Wine Bar (Mescita) ⭐

- 300% - 500% calcolato sul prezzo al calice

- Elevato (20-30%) se gli sprechi sono monitorati

- Alti per attrezzature di conservazione e lavaggio

Ristorazione

- 200% - 300% per bottiglie servite al tavolo

- Variabile (15-20%) incluso il costo del servizio

- Molto alti per personale di sala e lavanderia

Il Wine Bar rappresenta l'opzione più redditizia grazie alla vendita al calice, ma richiede una gestione chirurgica degli sprechi. L'enoteca è un business di volume, mentre il ristorante usa il vino come complemento fondamentale del margine sul cibo.

La svolta di Marco: dal volume alla qualità a Roma

Marco gestiva una piccola enoteca nel quartiere Trastevere a Roma, vendendo principalmente bottiglie da asporto con un ricarico fisso del 150%. Nonostante il buon traffico, a fine mese il guadagno netto era appena sufficiente a coprire le spese e uno stipendio minimo.

Inizialmente ha provato ad aumentare i volumi abbassando i prezzi dei vini commerciali per competere con i supermercati. Risultato: i margini sono crollati ulteriormente e il lavoro è raddoppiato senza alcun beneficio reale sul conto corrente.

Dopo aver analizzato i dati, ha capito che il 70% dei suoi clienti cercava un'esperienza, non solo un prodotto.

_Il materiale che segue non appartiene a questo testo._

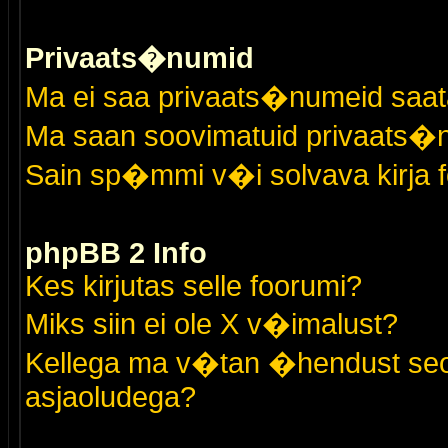
Privaats�numid
Ma ei saa privaats�numeid saat
Ma saan soovimatuid privaats�
Sain sp�mmi v�i solvava kirja 
phpBB 2 Info
Kes kirjutas selle foorumi?
Miks siin ei ole X v�imalust?
Kellega ma v�tan �hendust seo
asjaoludega?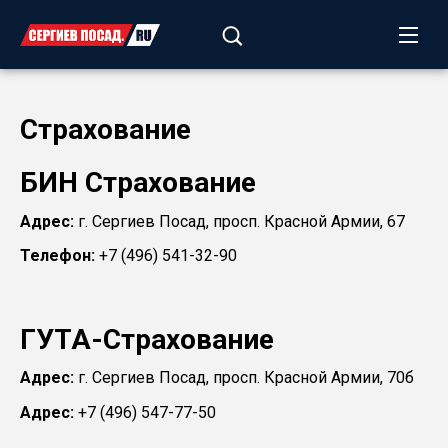
Страхование
БИН Страхование
Адрес:
г. Сергиев Посад, просп. Красной Армии, 67
Телефон:
+7 (496) 541-32-90
ГУТА-Страхование
Адрес:
г. Сергиев Посад, просп. Красной Армии, 70б
Адрес:
+7 (496) 547-77-50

Ha deciso di inserire 4 tavolini e investire in un sistema professionale di conservazione per offrire mescita di alta gamma.

In 6 mesi, il margine netto è passato dal 12% al 28%. Vendendo meno bottiglie intere ma molti più calici di vini pregiati, ha aumentato il fatturato del 45% riducendo contemporaneamente lo stress logistico della gestione magazzino.

Se desideri approfondire l'aspetto imprenditoriale, scopri di più su quanto guadagna il proprietario di un'enoteca.

Punti Elenco Importanti

Punta sulla mescita per massimizzare il profitto

Vendere al calice permette ricarichi fino al 400%, trasformando una bottiglia ordinaria in una fonte di reddito triplicata rispetto alla vendita da asporto.

Riduci lo spreco per proteggere il margine

Perdere il 20% del prodotto per ossidazione significa azzerare il guadagno netto. Investi in sistemi di conservazione sottovuoto o ad argon.

Adatta il ricarico alla fascia di prezzo

Usa percentuali alte per vini economici e ricarichi fissi in euro per bottiglie premium per mantenere alta la rotazione di magazzino.

Altre Domande

Conviene vendere vino sfuso oggi in Italia?

La vendita di vino sfuso può essere redditizia se gestita localmente con costi logistici minimi. I margini per litro sono inferiori a quelli dell'imbottigliato, ma la fidelizzazione del cliente è molto alta, garantendo entrate costanti con bassi investimenti in packaging.

Qual è il ricarico corretto per un vino da 50 euro?

Sopra i 50 euro all'ingrosso, è consigliabile applicare un ricarico fisso (es. 25-30 euro) invece di una percentuale. Questo rende il prezzo finale più attraente per l'appassionato, favorendo la rotazione di bottiglie che altrimenti resterebbero invendute se caricate del 150%.

Quanto incide l'IVA sul guadagno effettivo?

L'IVA al 22% è una partita di giro, ma incide pesantemente sul prezzo percepito dal cliente. Quando calcoli il tuo guadagno, devi sempre ragionare al netto dell'IVA per capire quanto resta effettivamente in azienda per coprire costi e generare utile.

Documenti di Riferimento

  • [2] Federdoc - Negli ultimi tre anni, il prezzo medio di una bottiglia acquistata in enoteca è cresciuto del 12%.
  • [3] Coravin - In media, un locale che non utilizza sistemi di preservazione perde tra il 15% e il 25% del vino destinato alla vendita al calice.